MessageSujet: les oubliés   Sam 25 Avr - 13:25

les oubliés
locked down

C’est dans le gymnase qu’Adam est venu voir comment allait un étudiant homosexuel emmerdé deux nuits plus tôt dans le bar où il travaille. Nouvellement Mère Teresa, il s’inquiète de son état même si l’autre refuse catégoriquement son aide puisque ce ne sont que des racontars infondés et le traite de pervers chelou. Déçu, le jeune homme est resté méditer sur son échec près des barres asymétriques, caché derrière un immense trampoline. Andreas est quant à lui planqué dans les vestiaires où il vient de vendre un peu de sa drogue à quelques étudiants qui représentent des acheteurs fidèles qui paient toujours le prix fort. Pour fêter ça, il tire un peu sur un joint fraîchement roulé. Ezekiel s’est pour sa part endormi en attendant la nuit, volontairement dissimulé dans cet endroit où on lui a dit que se déroulait des phénomènes paranormaux pour son émission. Quand Adam entend la porte en fer se refermer brusquement et le cliquetis des clés dans la serrure, s’est déjà trop tard.
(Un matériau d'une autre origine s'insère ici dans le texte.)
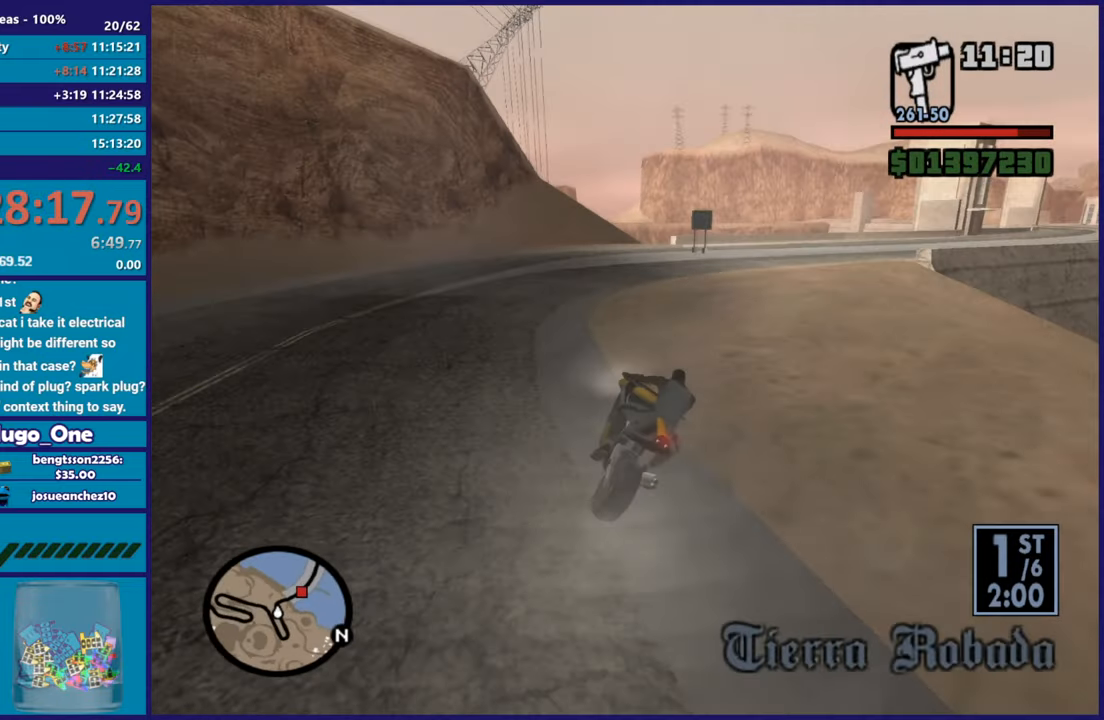
{"buttons": [], "left_stick": "right", "button_events": [[283, "R2", "down"], [500, "R2", "up"]]}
Les cris ne retiendront pas le concierge qui a glissé ses écouteurs sur ses oreilles et qui fredonne Poker Face en s’éloignant. Les trois hommes se retrouvent donc dans le gymnase, totalement bloqués ! Et si c’était le but pour l’un d’entre eux, les deux autres tombent des nues.
Attendez-vous à des interventions pour pimenter votre petit sujet  
Ps : si l’un des joueurs ne répond pas, n’hésitez pas à enchaîner à deux.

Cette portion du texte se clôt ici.